Given exercise
Reproduce verbatim the passage of the Europa mission article below that begins with the words "The Plasma Instrument" and ends with the words "the ocean below.".

Page extract
——

Two Johns Hopkins APL Instruments Selected for NASA Mission to Explore Europa
Artist’s rendering shows a concept for a future NASA mission to Europa in which a spacecraft would make multiple close flybys of the icy Jovian moon, thought to contain a global subsurface ocean.
Wed, 05/27/2015 - 11:01
Two instruments designed by the Johns Hopkins University Applied Physics Laboratory (APL) in Laurel, Maryland, have been selected for flight aboard a proposed NASA mission to explore Jupiter’s moon Europa and investigate its habitability. The moon has an icy shell that is thought to overlie a saltwater ocean, which many scientists believe harbors conditions that could support life.
The Plasma Instrument for Magnetic Sounding (PIMS) will measure the plasma surrounding Europa in order to characterize the magnetic fields generated by plasma currents, thereby enabling precise determinations of the thickness of the ice shell that encases Europa as well as the depth and salinity of the ocean below.

——

Information provided
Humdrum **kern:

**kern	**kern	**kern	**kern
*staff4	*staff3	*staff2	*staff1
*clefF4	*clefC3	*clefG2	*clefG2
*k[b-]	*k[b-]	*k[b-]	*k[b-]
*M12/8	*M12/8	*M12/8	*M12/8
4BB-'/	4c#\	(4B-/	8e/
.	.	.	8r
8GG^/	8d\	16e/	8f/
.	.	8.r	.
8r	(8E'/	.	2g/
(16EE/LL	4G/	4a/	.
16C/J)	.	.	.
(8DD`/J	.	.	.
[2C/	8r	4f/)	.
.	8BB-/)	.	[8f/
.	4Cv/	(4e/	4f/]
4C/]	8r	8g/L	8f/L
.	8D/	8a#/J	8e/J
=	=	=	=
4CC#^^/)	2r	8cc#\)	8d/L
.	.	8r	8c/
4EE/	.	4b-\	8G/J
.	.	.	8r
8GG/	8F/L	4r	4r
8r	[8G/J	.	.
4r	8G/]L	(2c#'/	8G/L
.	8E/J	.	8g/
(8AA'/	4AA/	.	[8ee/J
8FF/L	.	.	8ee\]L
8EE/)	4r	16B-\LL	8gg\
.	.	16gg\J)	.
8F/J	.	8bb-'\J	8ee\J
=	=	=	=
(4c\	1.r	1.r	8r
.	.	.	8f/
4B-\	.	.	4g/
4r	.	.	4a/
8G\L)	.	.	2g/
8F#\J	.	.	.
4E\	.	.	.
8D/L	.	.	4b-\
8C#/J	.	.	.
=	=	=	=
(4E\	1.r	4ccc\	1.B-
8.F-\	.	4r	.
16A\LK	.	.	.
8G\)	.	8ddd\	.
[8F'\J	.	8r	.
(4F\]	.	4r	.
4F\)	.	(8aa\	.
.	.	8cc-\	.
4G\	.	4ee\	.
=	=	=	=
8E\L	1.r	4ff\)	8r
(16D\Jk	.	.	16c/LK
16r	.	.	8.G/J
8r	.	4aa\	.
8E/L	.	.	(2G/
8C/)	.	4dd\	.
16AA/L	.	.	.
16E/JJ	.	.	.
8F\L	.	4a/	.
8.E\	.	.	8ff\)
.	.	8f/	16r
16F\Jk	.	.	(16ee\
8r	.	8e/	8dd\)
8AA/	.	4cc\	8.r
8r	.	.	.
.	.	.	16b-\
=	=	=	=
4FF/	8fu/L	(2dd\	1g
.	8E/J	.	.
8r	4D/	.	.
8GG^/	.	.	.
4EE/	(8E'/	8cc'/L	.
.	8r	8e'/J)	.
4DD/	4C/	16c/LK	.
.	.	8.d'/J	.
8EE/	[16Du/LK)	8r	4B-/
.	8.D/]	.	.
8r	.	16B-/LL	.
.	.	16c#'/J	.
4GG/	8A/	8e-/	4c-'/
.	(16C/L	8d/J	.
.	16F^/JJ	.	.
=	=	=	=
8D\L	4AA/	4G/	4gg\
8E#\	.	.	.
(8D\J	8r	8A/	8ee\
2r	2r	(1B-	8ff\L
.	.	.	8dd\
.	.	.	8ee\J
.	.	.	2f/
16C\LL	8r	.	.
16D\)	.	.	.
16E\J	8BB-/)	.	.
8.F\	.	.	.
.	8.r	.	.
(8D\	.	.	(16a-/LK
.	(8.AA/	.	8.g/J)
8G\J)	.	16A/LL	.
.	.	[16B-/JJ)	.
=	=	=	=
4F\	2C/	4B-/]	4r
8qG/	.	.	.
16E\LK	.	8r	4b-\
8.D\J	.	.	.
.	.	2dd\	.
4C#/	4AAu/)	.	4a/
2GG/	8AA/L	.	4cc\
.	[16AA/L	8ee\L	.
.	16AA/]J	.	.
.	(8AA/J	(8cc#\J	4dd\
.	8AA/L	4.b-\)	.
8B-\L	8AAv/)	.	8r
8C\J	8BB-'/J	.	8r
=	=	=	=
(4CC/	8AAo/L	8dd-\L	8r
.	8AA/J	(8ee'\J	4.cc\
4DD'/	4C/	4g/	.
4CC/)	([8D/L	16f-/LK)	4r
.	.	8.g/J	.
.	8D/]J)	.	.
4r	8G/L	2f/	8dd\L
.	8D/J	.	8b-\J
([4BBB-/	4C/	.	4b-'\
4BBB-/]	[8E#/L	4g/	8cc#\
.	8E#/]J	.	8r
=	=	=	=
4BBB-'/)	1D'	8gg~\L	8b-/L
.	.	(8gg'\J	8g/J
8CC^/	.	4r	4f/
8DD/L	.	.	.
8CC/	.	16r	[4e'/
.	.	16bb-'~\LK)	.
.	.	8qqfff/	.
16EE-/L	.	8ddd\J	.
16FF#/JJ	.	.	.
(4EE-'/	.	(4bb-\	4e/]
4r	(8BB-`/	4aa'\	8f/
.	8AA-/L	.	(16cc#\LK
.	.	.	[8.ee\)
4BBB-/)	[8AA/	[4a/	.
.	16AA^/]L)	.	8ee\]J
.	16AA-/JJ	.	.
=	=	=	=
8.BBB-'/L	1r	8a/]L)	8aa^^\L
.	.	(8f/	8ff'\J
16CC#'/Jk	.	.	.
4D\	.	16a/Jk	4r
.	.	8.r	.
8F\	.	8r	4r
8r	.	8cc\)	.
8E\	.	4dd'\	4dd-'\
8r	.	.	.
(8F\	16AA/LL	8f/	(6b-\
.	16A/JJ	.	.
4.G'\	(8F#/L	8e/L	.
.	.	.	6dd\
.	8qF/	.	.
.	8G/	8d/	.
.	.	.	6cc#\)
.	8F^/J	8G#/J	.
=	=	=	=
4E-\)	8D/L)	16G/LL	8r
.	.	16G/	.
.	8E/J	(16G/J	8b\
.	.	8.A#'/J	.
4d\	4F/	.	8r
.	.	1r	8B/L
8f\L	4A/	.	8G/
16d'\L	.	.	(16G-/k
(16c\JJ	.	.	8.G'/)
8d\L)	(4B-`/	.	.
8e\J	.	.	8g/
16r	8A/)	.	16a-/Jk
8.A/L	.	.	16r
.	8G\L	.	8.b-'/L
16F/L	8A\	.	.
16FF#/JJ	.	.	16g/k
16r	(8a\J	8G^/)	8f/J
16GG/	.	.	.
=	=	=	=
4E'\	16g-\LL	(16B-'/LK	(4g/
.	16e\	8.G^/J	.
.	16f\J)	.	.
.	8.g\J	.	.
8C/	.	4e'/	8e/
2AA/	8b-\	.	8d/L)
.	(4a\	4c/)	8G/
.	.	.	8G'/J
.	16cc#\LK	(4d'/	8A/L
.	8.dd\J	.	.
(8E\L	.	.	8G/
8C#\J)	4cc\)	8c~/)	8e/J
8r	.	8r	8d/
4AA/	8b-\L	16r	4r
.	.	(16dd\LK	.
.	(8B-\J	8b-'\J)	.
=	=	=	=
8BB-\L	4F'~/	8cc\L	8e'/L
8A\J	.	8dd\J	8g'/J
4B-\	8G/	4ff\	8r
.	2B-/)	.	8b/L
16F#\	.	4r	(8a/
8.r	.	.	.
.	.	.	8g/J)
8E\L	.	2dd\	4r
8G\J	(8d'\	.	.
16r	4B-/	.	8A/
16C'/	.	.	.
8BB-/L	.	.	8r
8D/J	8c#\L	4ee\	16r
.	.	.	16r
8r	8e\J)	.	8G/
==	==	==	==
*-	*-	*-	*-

——

Worked solution
The Plasma Instrument for Magnetic Sounding (PIMS) will measure the plasma surrounding Europa in order to characterize the magnetic fields generated by plasma currents, thereby enabling precise determinations of the thickness of the ice shell that encases Europa as well as the depth and salinity of the ocean below.